→ **PROBLEM STATEMENT**
Among the entries, find the lines with the string "linejoin" and report them.

→ **LISTED ENTRIES**
━━━━━━━━
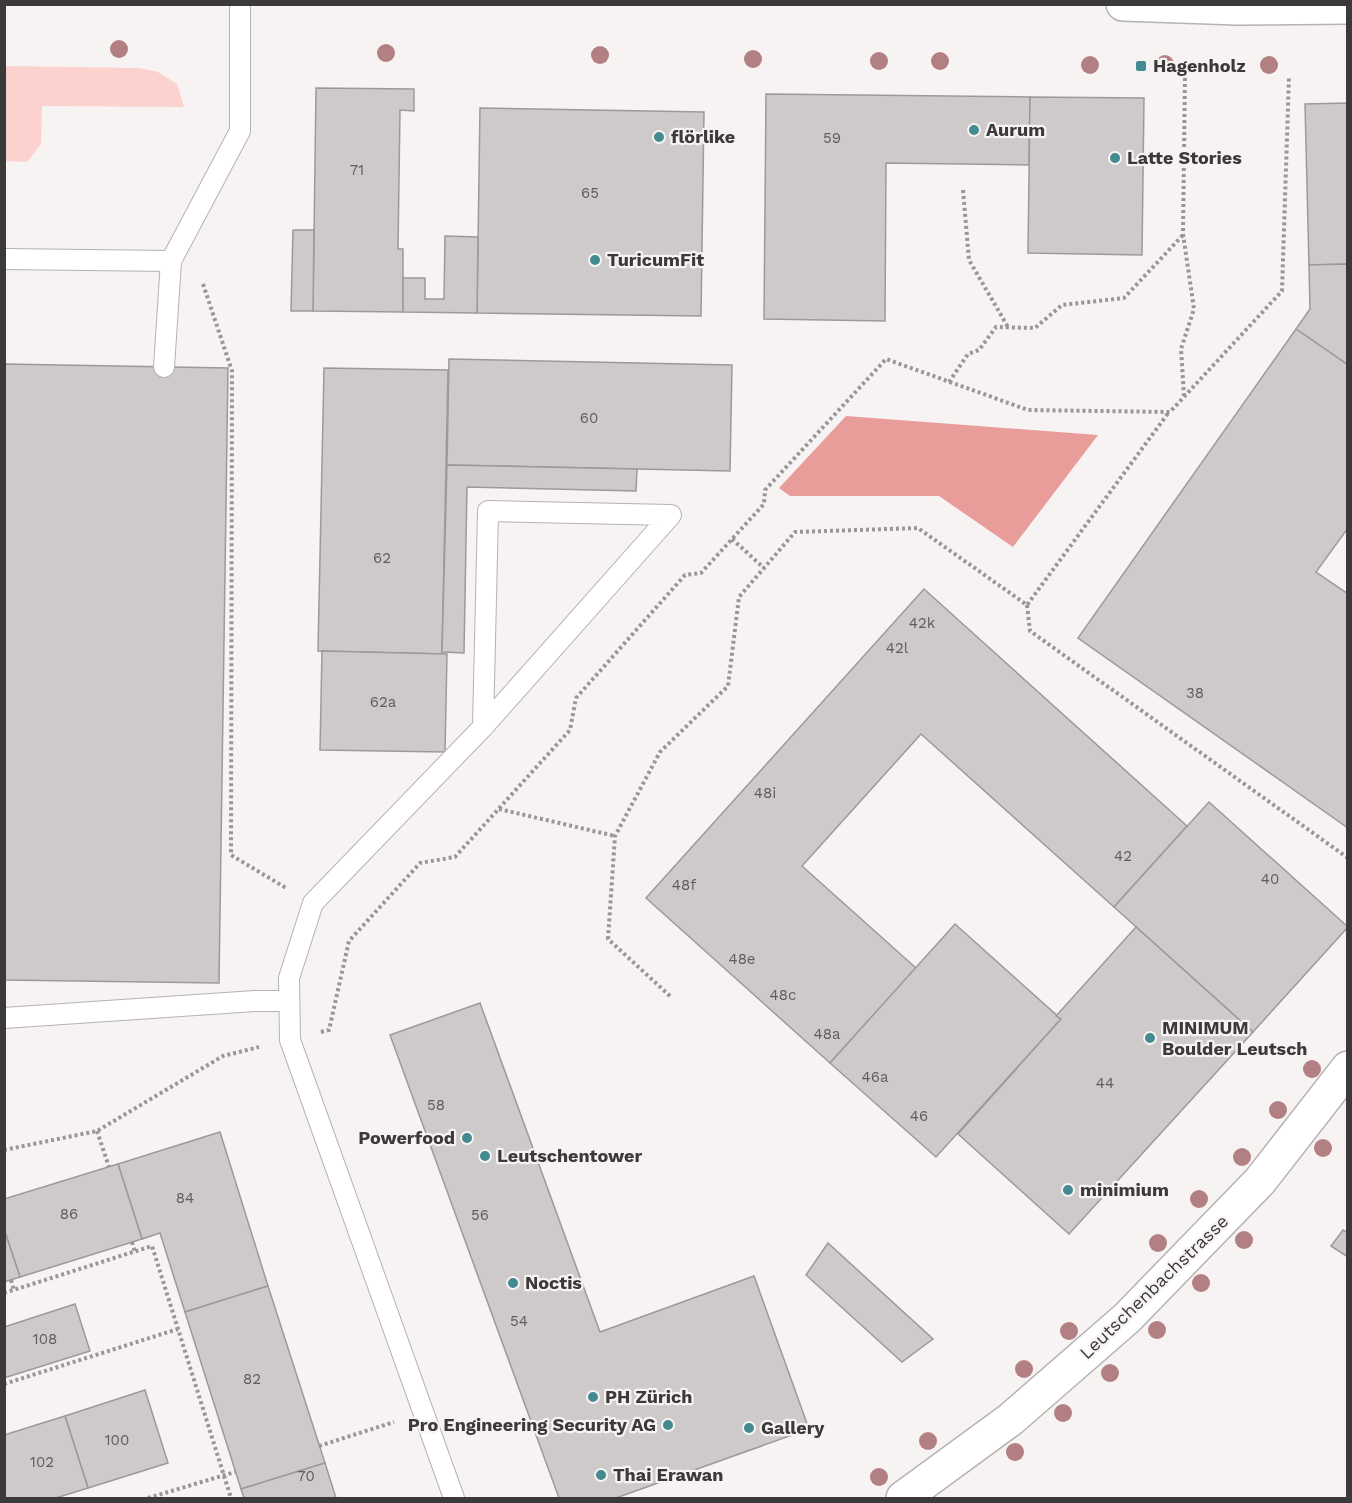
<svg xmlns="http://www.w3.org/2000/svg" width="1352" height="1503" font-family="'Work Sans',sans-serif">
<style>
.green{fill:#fcd2cf}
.water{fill:#e89d9b}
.building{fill:#cfcaca;stroke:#9e9999;stroke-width:1.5}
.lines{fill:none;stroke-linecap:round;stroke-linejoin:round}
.service-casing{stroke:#b6b2b1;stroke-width:22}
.minor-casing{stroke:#b6b2b1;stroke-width:36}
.tertiary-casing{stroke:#b6b2b1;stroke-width:36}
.path{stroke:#999696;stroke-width:4;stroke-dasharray:3 3;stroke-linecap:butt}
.service{stroke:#fff;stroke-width:20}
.minor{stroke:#fff;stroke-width:33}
.tertiary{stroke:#fff;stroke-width:33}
.tree{fill:#b28083}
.poi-dot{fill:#438b90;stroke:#f8f3f3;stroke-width:2}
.labels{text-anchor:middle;stroke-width:4.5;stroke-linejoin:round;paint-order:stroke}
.number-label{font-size:15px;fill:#605d5d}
.poi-label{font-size:18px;font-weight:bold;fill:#3b3939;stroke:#f8f3f3;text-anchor:start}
.street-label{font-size:18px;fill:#3b3939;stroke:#f8f3f3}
</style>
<rect width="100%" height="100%" fill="#f8f3f3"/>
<path class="green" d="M5,66L139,68L158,72L177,84L184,107L42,106L41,144L27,162L5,161Z"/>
<path class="water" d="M846,416L1098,435L1013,547L939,496H790L779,488Z"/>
<g class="building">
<path d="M316,88L414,89V111L400,110L398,249H403V312L313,311Z"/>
<path d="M766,94L1030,97L1029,165L886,163L885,321L764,319Z"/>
<path d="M1030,97L1144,98L1142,255L1028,253Z"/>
<path d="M1348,103V264L1309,265L1305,104Z"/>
<path d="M480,108L704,112L701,316L477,313Z"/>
<path d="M293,230H314L313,311H291Z"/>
<path d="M445,236L478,237L477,313L403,312V278H425V299H444Z"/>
<path d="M1348,264V365L1296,329L1310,309L1309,265Z"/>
<path d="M1296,329L1348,365V528L1316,572L1348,594V828L1078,638Z"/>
<path d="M449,359L732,365L730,471L447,465Z"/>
<path d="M4,364L228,368L219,983L4,980Z"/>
<path d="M324,368L448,370L442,654L318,651Z"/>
<path d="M447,465L637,469L636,491L467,487L464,653L442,652Z"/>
<path d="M924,589L1187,826L1114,907L921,734L802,866L916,968L830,1063L646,898Z"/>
<path d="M322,651L447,654L445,752L320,750Z"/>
<path d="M1209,802L1348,927L1253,1032L1114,907Z"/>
<path d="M955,924L1061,1019L936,1157L830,1063Z"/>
<path d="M1136,927L1253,1032L1069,1234L958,1134L1061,1019L1056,1016Z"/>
<path d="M480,1003L600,1332L754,1276L809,1429L616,1498H559L390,1035Z"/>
<path d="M220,1132L268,1286L185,1312L160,1233L142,1239L118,1164Z"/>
<path d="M118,1164L142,1239L20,1277L4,1229V1199Z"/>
<path d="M4,1229L20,1277L4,1282Z"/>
<path d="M1343,1230L1348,1233V1257L1331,1246Z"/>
<path d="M828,1243L933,1339L902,1362L806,1275Z"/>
<path d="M268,1286L325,1463L241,1489L185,1312Z"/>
<path d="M75,1304L90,1351L4,1378V1327Z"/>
<path d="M145,1390L168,1463L88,1488L65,1416Z"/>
<path d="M65,1416L88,1488L56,1498H4V1435Z"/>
<path d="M325,1463L336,1498H244L241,1489Z"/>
</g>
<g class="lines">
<defs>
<g id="service">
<path d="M4,259L171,261"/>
<path d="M164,367L171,261L240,131V4"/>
<path d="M4,1018L255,1001H288"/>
<path d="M454,1498L290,1040L289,978L313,903L483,727L671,515L488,511L483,727"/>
</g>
<path id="minor" d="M903,1498L1011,1419L1127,1318L1260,1181L1348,1068"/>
<path id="tertiary" d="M1123,4L1238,8L1348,7"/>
</defs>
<use href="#service" class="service-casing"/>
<use href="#minor" class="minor-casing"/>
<use href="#tertiary" class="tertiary-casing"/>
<g class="path">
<path d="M963,190L969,260L1008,327"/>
<path d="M203,284L232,371L231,855L286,888"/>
<path d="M949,382L968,354L979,350L996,327L1035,328L1062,305L1124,298L1183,235"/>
<path d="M1184,396L1181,349L1194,309L1183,234L1185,74"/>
<path d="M732,539L764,568"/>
<path d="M1027,605L1030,631L1348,858"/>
<path d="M499,809L615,836"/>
<path d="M670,996L608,939L615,836L660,752L728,686L739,597L795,532L918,528L1027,605L1169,412"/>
<path d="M321,1032L329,1030L349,941L420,863L455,857L570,730L576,698L685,575L701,573L764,504L765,490L886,359L1028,410L1170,412L1282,291L1289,76"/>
<path d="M97,1131L109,1167"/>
<path d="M4,1150L97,1131L223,1056L259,1047"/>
<path d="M132,1242L135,1252"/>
<path d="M11,1280L14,1290"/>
<path d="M4,1293L152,1246L231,1498"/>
<path d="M4,1384L178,1329"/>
<path d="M319,1446L394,1422"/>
<path d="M148,1498L235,1472"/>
</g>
<use href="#service" class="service"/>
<use href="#minor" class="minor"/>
<use href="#tertiary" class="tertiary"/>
</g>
<g class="tree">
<circle cx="119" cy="49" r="9"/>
<circle cx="386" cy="53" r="9"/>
<circle cx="600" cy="55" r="9"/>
<circle cx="753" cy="59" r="9"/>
<circle cx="879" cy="61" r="9"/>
<circle cx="940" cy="61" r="9"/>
<circle cx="1165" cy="64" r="9"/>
<circle cx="1090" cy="65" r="9"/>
<circle cx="1269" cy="65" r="9"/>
<circle cx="1312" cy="1069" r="9"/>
<circle cx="1278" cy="1110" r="9"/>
<circle cx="1323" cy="1148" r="9"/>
<circle cx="1242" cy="1157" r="9"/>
<circle cx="1199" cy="1199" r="9"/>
<circle cx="1244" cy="1240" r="9"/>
<circle cx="1158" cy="1243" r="9"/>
<circle cx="1201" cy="1283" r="9"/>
<circle cx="1157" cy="1330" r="9"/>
<circle cx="1069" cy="1331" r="9"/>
<circle cx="1024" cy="1369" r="9"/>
<circle cx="1110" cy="1373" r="9"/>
<circle cx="1063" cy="1413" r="9"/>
<circle cx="928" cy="1441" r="9"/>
<circle cx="1015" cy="1452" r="9"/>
<circle cx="879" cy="1477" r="9"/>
</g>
<g class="poi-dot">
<rect x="1135" y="60" width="12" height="12" rx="3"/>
<circle cx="974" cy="130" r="6"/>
<circle cx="659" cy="137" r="6"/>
<circle cx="1115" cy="158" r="6"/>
<circle cx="595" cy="260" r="6"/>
<circle cx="1150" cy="1038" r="6"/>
<circle cx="467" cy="1138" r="6"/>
<circle cx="485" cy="1156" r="6"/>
<circle cx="1068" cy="1190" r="6"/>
<circle cx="513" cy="1283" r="6"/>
<circle cx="593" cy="1397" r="6"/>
<circle cx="668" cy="1425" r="6"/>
<circle cx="749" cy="1428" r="6"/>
<circle cx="601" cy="1475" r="6"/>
</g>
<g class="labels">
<g class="number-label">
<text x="832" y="143">59</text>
<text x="357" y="175">71</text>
<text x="590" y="198">65</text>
<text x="589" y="423">60</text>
<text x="382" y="563">62</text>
<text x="922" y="628">42k</text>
<text x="897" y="653">42l</text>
<text x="1195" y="698">38</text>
<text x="383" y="707">62a</text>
<text x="765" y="798">48i</text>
<text x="1123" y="861">42</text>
<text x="1270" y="884">40</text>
<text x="684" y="890">48f</text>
<text x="742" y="964">48e</text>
<text x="783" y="1000">48c</text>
<text x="827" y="1039">48a</text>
<text x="875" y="1082">46a</text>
<text x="1105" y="1088">44</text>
<text x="436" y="1110">58</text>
<text x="919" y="1121">46</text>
<text x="185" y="1203">84</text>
<text x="69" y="1219">86</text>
<text x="480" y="1220">56</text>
<text x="519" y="1326">54</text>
<text x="45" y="1344">108</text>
<text x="252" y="1384">82</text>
<text x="117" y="1445">100</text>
<text x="42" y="1467">102</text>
<text x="306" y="1481">70</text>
</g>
<g class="poi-label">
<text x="1153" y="72">Hagenholz</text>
<text x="986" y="136">Aurum</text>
<text x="671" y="143">flörlike</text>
<text x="1127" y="164">Latte Stories</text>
<text x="607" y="266">TuricumFit</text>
<text x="1162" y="1034">MINIMUM<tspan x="1162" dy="21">Boulder Leutsch</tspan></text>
<text x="455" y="1144" text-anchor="end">Powerfood</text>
<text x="497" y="1162">Leutschentower</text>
<text x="1080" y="1196">minimium</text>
<text x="525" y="1289">Noctis</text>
<text x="605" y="1403">PH Zürich</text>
<text x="656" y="1431" text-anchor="end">Pro Engineering Security AG</text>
<text x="761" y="1434">Gallery</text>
<text x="613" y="1481">Thai Erawan</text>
</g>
<g class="street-label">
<text transform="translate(1154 1287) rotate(-44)" y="6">Leutschenbachstrasse</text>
</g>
</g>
<rect width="1352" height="1503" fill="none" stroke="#3b3939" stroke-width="12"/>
</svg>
━━━━━━━━
→ **REPLY TO THE TASK**
.lines{fill:none;stroke-linecap:round;stroke-linejoin:round}
.labels{text-anchor:middle;stroke-width:4.5;stroke-linejoin:round;paint-order:stroke}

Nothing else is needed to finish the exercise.